#### WHAT THE TASK ASKS:
The job is to output each record again, character for character.

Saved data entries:
════════

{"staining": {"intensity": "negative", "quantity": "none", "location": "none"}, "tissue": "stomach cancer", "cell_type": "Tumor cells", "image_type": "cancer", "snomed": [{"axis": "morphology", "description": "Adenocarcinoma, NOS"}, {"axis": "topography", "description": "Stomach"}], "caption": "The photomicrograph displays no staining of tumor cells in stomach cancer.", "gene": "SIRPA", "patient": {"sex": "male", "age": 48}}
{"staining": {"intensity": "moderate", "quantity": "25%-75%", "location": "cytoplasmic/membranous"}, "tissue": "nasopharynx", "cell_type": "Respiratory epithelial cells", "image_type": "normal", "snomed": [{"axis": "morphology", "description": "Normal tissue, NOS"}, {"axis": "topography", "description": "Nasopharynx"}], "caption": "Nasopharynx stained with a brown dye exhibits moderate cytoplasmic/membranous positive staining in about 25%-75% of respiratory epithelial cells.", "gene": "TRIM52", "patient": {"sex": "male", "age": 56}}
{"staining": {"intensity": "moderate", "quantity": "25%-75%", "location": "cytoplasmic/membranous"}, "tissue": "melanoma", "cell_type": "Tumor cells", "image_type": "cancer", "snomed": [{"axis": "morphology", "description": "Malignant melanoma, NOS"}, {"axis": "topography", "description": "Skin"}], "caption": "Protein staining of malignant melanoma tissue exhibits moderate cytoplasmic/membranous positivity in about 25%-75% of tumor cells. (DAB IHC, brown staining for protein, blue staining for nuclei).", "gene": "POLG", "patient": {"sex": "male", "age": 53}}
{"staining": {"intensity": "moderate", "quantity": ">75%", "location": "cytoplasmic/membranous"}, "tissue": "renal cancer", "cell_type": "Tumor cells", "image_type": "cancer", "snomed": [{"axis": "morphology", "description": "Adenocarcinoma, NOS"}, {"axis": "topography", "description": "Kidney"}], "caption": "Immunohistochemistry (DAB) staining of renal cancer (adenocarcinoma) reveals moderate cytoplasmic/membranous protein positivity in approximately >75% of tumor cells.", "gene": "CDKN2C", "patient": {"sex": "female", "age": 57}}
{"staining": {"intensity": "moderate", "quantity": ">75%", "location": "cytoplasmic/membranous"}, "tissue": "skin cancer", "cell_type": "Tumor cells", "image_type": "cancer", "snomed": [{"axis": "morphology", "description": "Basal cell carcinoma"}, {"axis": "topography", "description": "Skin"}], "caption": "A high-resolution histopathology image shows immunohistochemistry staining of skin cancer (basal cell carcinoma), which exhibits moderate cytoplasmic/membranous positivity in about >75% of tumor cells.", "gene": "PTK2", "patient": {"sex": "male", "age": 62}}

════════

#### WRITTEN RESPONSE:
{"staining": {"intensity": "negative", "quantity": "none", "location": "none"}, "tissue": "stomach cancer", "cell_type": "Tumor cells", "image_type": "cancer", "snomed": [{"axis": "morphology", "description": "Adenocarcinoma, NOS"}, {"axis": "topography", "description": "Stomach"}], "caption": "The photomicrograph displays no staining of tumor cells in stomach cancer.", "gene": "SIRPA", "patient": {"sex": "male", "age": 48}}
{"staining": {"intensity": "moderate", "quantity": "25%-75%", "location": "cytoplasmic/membranous"}, "tissue": "nasopharynx", "cell_type": "Respiratory epithelial cells", "image_type": "normal", "snomed": [{"axis": "morphology", "description": "Normal tissue, NOS"}, {"axis": "topography", "description": "Nasopharynx"}], "caption": "Nasopharynx stained with a brown dye exhibits moderate cytoplasmic/membranous positive staining in about 25%-75% of respiratory epithelial cells.", "gene": "TRIM52", "patient": {"sex": "male", "age": 56}}
{"staining": {"intensity": "moderate", "quantity": "25%-75%", "location": "cytoplasmic/membranous"}, "tissue": "melanoma", "cell_type": "Tumor cells", "image_type": "cancer", "snomed": [{"axis": "morphology", "description": "Malignant melanoma, NOS"}, {"axis": "topography", "description": "Skin"}], "caption": "Protein staining of malignant melanoma tissue exhibits moderate cytoplasmic/membranous positivity in about 25%-75% of tumor cells. (DAB IHC, brown staining for protein, blue staining for nuclei).", "gene": "POLG", "patient": {"sex": "male", "age": 53}}
{"staining": {"intensity": "moderate", "quantity": ">75%", "location": "cytoplasmic/membranous"}, "tissue": "renal cancer", "cell_type": "Tumor cells", "image_type": "cancer", "snomed": [{"axis": "morphology", "description": "Adenocarcinoma, NOS"}, {"axis": "topography", "description": "Kidney"}], "caption": "Immunohistochemistry (DAB) staining of renal cancer (adenocarcinoma) reveals moderate cytoplasmic/membranous protein positivity in approximately >75% of tumor cells.", "gene": "CDKN2C", "patient": {"sex": "female", "age": 57}}
{"staining": {"intensity": "moderate", "quantity": ">75%", "location": "cytoplasmic/membranous"}, "tissue": "skin cancer", "cell_type": "Tumor cells", "image_type": "cancer", "snomed": [{"axis": "morphology", "description": "Basal cell carcinoma"}, {"axis": "topography", "description": "Skin"}], "caption": "A high-resolution histopathology image shows immunohistochemistry staining of skin cancer (basal cell carcinoma), which exhibits moderate cytoplasmic/membranous positivity in about >75% of tumor cells.", "gene": "PTK2", "patient": {"sex": "male", "age": 62}}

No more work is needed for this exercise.